The Ministry of Interior took the decision after the Islamabad High Court (IHC) asked authorities to make a final decision about the status of her stay in the country.
Pakistan on Wednesday rejected controversial American blogger Cynthia Ritchie’s application for visa extension and directed her to leave the country within 15 days. The Ministry of Interior took the decision after the Islamabad High Court (IHC) asked authorities to make a final decision about the status of her stay in the country. Radio Pakistan reported that the ministry asked Ritchie to leave the country in 15 days as her visa was not extended.
The IHC Chief Justice Athar Minallah in June had sought an explanation from the ministry about the status and terms and conditions of the visa issued to Ritchie on a petition filed by an activist of the Pakistan Peoples Party (PPP), asking it to explain if she was entitled to making political statements, the Dawn newspaper reported.
The petitioner, Chaudhry Iftikhar Ahmed, in the petition said that Ritchie is a foreign national and she has stayed in Pakistan without a valid visa. He also sought her deportation. Ritchie had in June through a video clip posted on her Facebook page alleged that she was raped by Pakistan’s former interior minister Rehman Malik and accused ex-prime minister Yousaf Raza Gillani and another former minister of physically manhandling her in 2011. She also alleged that late former prime minister Benazir Bhutto condoned rape culture in Pakistan.
The Islamabad’s District and Session Court had directed the Federal Investigation Agency (FIA) in June to register a case against Ritchie for maligning Bhutto on social media. On Tuesday, the deputy attorney general submitted a copy of a recent order passed by the interior ministry’s secretary to the IHC in Ritchie’s case. The court noted that the secretary had not made reference to any law or policy and appeared to have solely relied on Ritchie’s statement.
The order is self-contradictory and in conflict with the previous order, the IHC observed. The secretary conceded in his order that Ritchie was granted a work visa in violation of policy and laws. The court observed that the interior secretary had been evasive in recording his findings regarding the crucial question: whether a foreign national visiting Pakistan on the basis of a business visa was entitled to give statements of a political nature.
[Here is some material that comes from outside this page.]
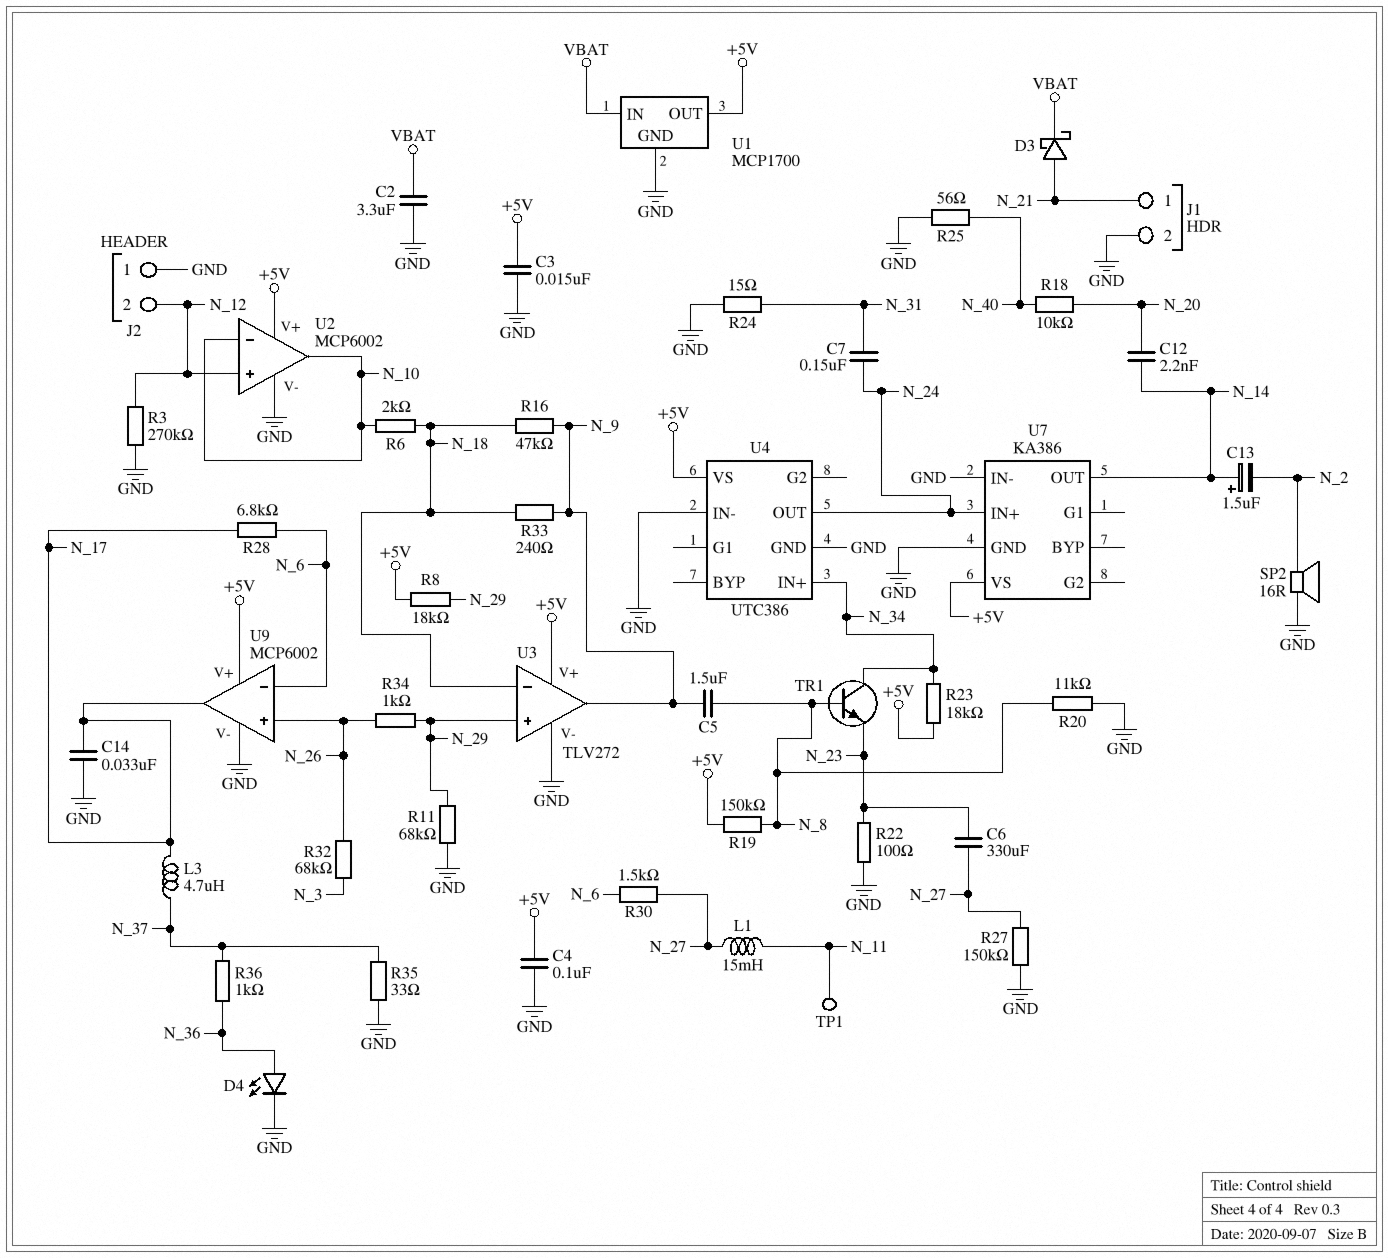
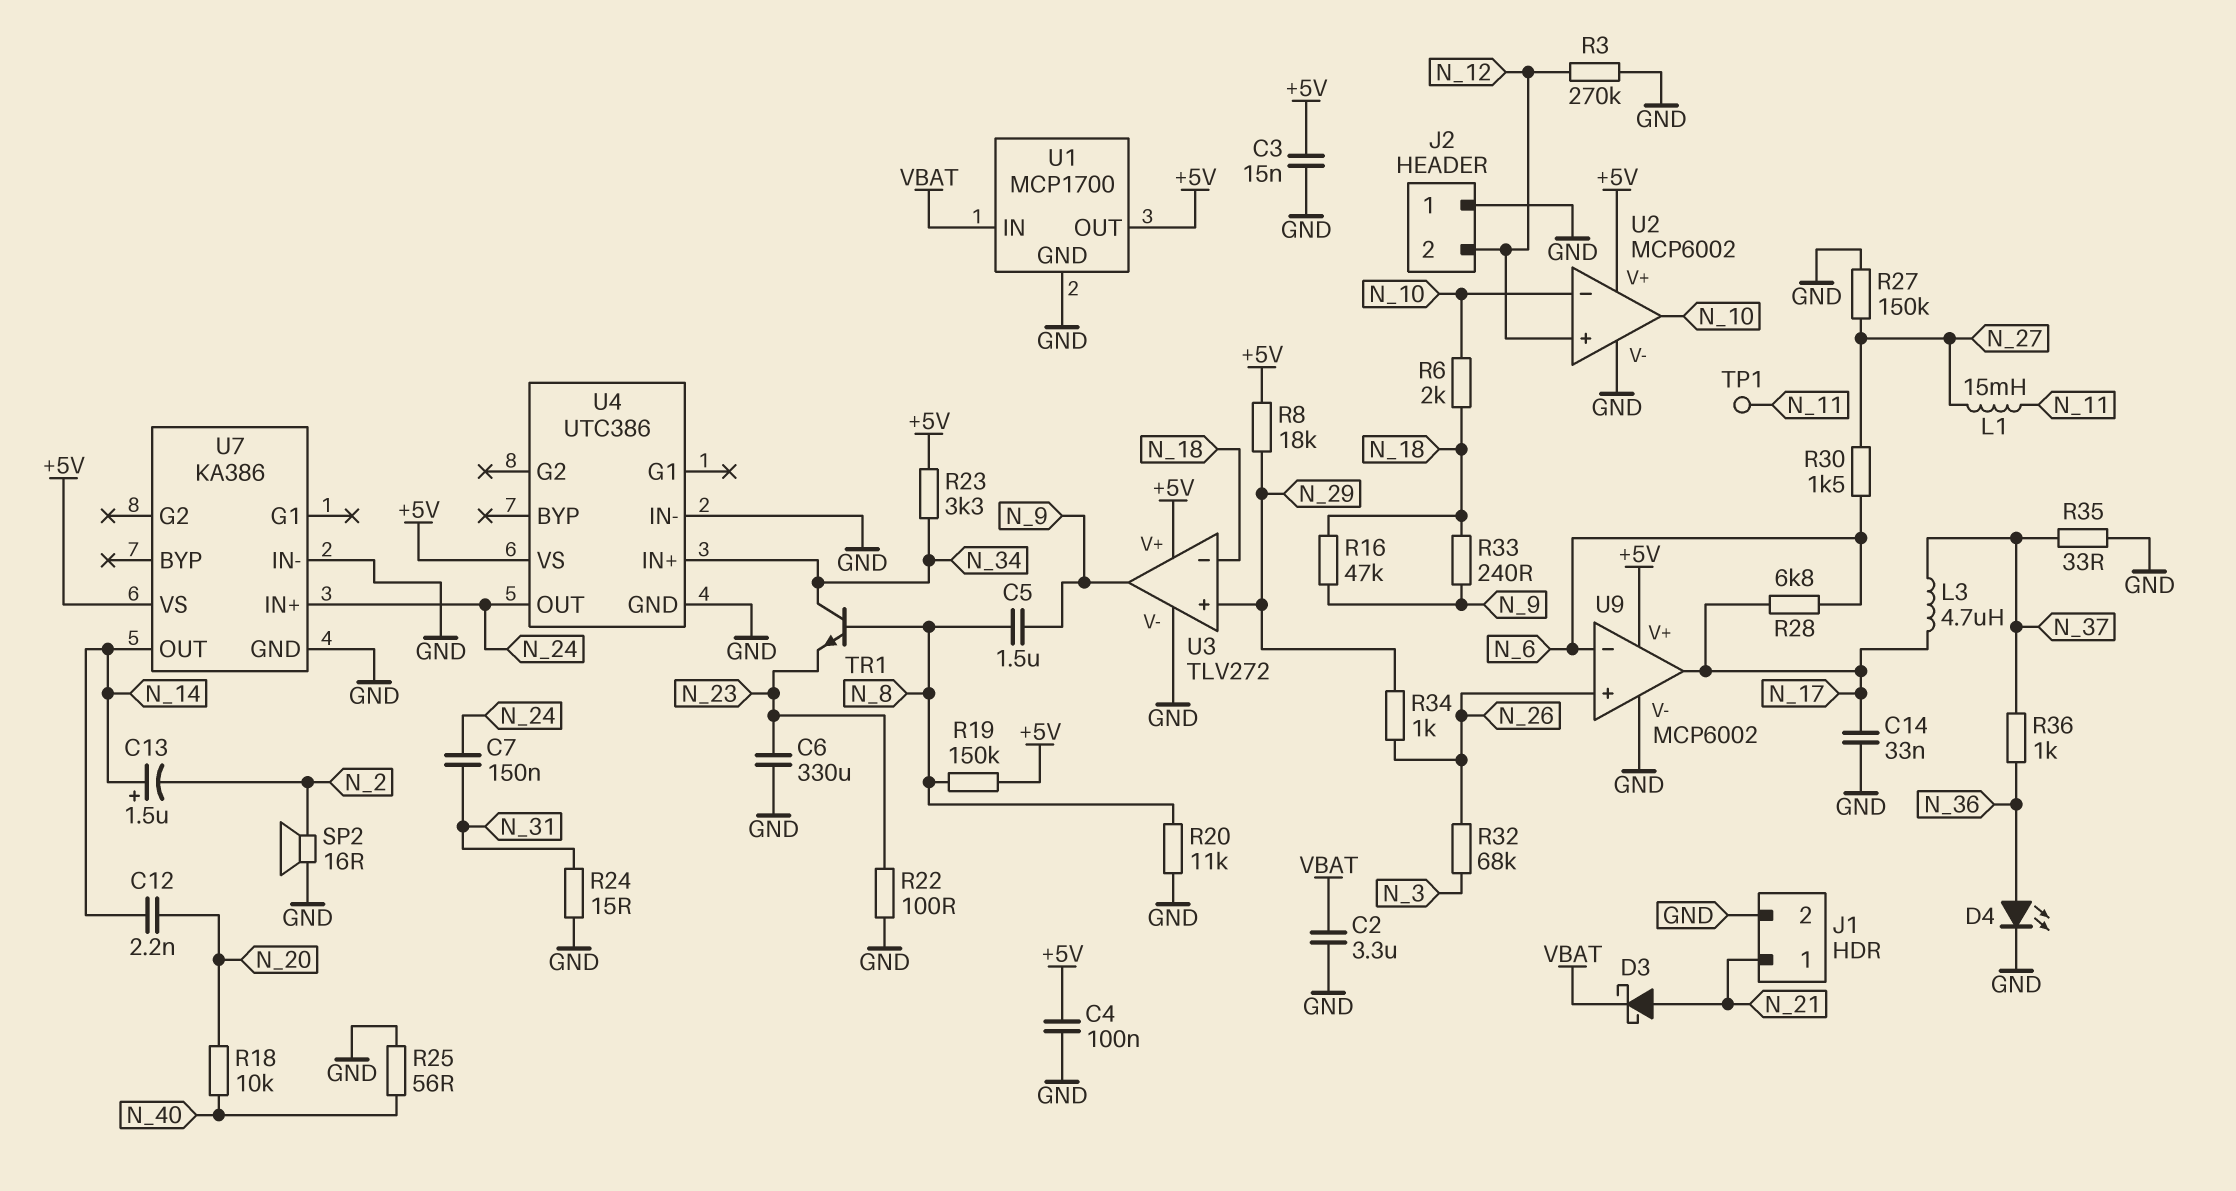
C6: 330uF (N_23, N_27) -> 330uF (GND, N_23)
R11: 68k (GND, N_29) -> none
R23: 18k (+5V, N_34) -> 3.3k (+5V, N_34)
The IHC, on Tuesday, also referred back for review the matter related to registration of a first information report against former interior minister Rehman Malik over allegations of rape by Ritchie. Meanwhile, Ritchie, in a tweet, claimed that the interior ministry had rejected her application “under pressure”.
“The MoI under pressure best known to them has for the first time, in my over 10+ years in Pakistan, rejected my visa application. No reason has been given. We have a right to file an appeal & will do so. A higher forum must entertain my application & upon merits grant visa,” she said.
Ritchie has been living in Pakistan for more than a decade. She introduced herself as an adventure tourist who fell in love with Pakistan.